In some cases, full timing information will be available from the car’s manufacturer or from a workshop manual. Usually, however, there will be no information available.

The solution is to actually measure the timing advance against changes in RPM and engine load. This is easy to do in cars with a mechanical vacuum advance mechanism, as this operates independently of engine RPM.

Plotting the timing values in cars that use engine mapping and a MAP sensor for vacuum measurement is only slightly more difficult. It’s done by externally altering the pressure sent to the MAP sensor or actuator. The exact procedure is described in the panel headed "Plotting The Original Ignition Timing Values".

Cars that utilise Mass Air Flow (MAF) sensing of engine load are much more difficult when it comes to mapping ignition advance. That’s because the engine will have to be run with varying degrees of load throughout the RPM range and this can only be achieved on a dynamometer.

Interceptor or replacement?

Note that the Programmable Ignition System should be used only as an interceptor on cars that already have an engine management system. That’s because the manufacturer’s timing map will have been carefully designed for your engine. Furthermore, the timing would have been mapped against air inlet temperature, engine temperature and the air-fuel ratio to provide the best performance in all conditions.

By using the Programmable Ignition System only as an interceptor in such cars, the original timing variations according to fuel ratio, temperature, RPM and load will be retained.

By contrast, we do advocate using the Programmable Ignition System as a complete replacement in older cars and Go-carts and on engines that do not currently include RPM or vacuum advance.

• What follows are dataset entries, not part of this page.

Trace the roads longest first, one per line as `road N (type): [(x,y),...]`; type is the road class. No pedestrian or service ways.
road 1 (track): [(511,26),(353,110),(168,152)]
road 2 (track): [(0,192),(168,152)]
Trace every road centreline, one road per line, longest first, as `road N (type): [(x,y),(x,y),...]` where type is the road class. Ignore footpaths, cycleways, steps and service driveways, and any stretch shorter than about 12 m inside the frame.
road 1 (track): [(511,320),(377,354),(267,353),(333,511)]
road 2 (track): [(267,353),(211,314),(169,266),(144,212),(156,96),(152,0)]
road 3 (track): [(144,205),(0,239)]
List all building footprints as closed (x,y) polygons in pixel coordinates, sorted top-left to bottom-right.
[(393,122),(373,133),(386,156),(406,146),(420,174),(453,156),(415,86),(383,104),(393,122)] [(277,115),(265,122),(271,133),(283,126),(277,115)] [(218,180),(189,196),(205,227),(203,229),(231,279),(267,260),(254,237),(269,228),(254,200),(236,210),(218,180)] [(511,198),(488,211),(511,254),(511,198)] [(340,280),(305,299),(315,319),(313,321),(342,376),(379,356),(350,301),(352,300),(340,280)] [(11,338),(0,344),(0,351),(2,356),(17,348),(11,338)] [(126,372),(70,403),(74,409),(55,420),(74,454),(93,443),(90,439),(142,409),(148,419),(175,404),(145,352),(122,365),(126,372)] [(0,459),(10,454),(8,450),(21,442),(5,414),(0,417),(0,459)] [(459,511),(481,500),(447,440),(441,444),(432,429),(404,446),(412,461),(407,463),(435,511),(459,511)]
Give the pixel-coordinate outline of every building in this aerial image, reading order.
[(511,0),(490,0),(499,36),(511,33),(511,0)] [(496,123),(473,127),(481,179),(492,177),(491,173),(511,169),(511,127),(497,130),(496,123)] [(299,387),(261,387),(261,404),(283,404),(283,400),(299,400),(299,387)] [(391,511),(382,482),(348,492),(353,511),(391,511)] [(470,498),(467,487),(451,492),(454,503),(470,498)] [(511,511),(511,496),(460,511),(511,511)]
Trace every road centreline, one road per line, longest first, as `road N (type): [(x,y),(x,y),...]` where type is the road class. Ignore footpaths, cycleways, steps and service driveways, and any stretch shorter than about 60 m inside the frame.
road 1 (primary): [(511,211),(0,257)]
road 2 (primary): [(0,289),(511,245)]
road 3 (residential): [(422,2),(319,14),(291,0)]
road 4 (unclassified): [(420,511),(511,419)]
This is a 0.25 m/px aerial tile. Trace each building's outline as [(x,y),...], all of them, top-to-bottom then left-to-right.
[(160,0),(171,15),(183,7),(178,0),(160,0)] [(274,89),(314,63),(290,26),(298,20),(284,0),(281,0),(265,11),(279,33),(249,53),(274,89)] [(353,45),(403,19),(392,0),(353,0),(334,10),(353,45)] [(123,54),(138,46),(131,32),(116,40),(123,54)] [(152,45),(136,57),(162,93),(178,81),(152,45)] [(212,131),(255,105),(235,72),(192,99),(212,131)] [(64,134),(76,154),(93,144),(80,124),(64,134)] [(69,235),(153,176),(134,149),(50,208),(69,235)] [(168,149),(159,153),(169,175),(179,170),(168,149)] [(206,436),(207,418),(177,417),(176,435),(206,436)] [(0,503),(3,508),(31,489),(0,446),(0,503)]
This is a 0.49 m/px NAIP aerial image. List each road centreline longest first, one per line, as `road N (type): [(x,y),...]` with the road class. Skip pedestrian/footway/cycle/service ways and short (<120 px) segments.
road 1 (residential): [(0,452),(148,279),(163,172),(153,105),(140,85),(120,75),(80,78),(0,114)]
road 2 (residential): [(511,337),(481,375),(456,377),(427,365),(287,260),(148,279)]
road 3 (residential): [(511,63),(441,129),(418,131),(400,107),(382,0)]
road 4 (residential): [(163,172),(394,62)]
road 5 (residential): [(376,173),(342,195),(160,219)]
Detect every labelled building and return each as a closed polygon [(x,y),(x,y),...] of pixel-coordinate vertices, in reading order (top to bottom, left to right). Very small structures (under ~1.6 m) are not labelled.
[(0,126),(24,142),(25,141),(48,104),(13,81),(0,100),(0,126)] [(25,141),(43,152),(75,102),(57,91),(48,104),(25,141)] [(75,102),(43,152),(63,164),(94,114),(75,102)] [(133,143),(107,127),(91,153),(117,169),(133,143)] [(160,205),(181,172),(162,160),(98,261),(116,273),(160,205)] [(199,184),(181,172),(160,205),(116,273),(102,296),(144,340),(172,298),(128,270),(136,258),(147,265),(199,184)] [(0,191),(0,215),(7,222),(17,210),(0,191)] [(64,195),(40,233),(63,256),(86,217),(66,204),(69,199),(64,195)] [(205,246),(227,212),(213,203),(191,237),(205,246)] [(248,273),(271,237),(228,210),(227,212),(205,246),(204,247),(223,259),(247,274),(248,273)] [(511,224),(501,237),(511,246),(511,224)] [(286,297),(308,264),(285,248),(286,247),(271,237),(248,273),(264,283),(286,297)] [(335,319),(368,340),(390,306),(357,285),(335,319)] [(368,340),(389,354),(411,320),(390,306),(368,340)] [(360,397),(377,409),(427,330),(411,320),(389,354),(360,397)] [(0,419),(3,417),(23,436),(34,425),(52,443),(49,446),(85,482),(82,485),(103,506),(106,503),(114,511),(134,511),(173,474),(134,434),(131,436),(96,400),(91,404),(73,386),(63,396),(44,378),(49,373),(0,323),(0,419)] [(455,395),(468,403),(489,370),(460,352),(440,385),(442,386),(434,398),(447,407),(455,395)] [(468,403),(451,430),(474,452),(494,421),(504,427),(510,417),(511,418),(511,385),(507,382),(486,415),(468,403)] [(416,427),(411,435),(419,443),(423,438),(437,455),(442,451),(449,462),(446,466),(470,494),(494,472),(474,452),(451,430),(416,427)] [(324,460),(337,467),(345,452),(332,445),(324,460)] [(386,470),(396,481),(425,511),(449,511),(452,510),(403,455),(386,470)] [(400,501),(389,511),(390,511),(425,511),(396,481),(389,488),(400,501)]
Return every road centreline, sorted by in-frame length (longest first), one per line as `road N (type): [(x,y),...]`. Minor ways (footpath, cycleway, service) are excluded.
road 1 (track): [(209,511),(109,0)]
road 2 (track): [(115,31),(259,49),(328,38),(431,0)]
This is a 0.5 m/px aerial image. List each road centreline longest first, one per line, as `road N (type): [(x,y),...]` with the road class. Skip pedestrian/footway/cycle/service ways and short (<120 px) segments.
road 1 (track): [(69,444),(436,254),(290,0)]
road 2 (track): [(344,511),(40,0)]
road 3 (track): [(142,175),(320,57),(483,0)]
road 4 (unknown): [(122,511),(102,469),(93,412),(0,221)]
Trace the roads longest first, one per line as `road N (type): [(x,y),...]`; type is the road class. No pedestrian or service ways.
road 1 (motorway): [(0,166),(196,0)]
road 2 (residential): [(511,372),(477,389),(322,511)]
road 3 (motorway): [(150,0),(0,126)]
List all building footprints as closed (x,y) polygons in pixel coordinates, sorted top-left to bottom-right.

Many old cars provide both RPM and vacuum advance by mechanical means. Because of their age, the RPM advance system is now likely to be worn and sticky in its operation, while the vacuum actuator will often be leaky or may have failed altogether. Most drivers do not notice if a vacuum actuator has failed because when it fails, it remains at the maximum engine load position. As a result, power under load is retained.

Our experience

During our tests, we eliminated the original mechanical RPM and vacuum advance systems in a 1988 Ford Telstar and used the Programmable Ignition System to provide the timing advance instead. As a result, the engine became far more responsive to throttle changes and was more willing to rev than before.

There are a couple of reasons for this improved performance. First, the flying weight system in the distributor that provides RPM advance is fairly sluggish to respond to RPM changes. By contrast, the Programmable Ignition System provides "instantaneous" changes to the timing map.

Similarly, the vacuum actuator that moves the distributor’s trigger firing point is slow to respond compared to using a pressure (or MAP) sensor with the Programmable Ignition System.

Installation

Typically, the Ignition Timing Module is best mounted inside the cabin of the car; eg, somewhere under the dashboard. This allows the Hand Controller to be easily attached and used while someone else does the driving (this should be done on a racetrack or some other closed road).

An external MAP sensor can be mounted on the firewall. It will require power connections plus a vacuum hose connection to the inlet manifold.

It is also best to mount the Ignition Timing Module in the cabin if the Sensym pressure sensor is used. This helps keep the sensor cool.

Alternatively, the Ignition Timing Module can be mounted in the engine bay if you cannot find room for it in the cabin. Make sure it is well away from the exhaust manifold though, to prevent excessive heat exposure. It can be mounted using suitable brackets to the chassis.

The big disadvantage of mounting the unit in the engine bay is that it is much harder to connect the Hand Controller for driving. In some cases, it may be possible to feed the connecting lead through a window and under the rear of the (closed) bonnet. Alternatively, it may be possible to temporarily feed the connecting lead through the firewall (not so easy) or through an air vent (easier).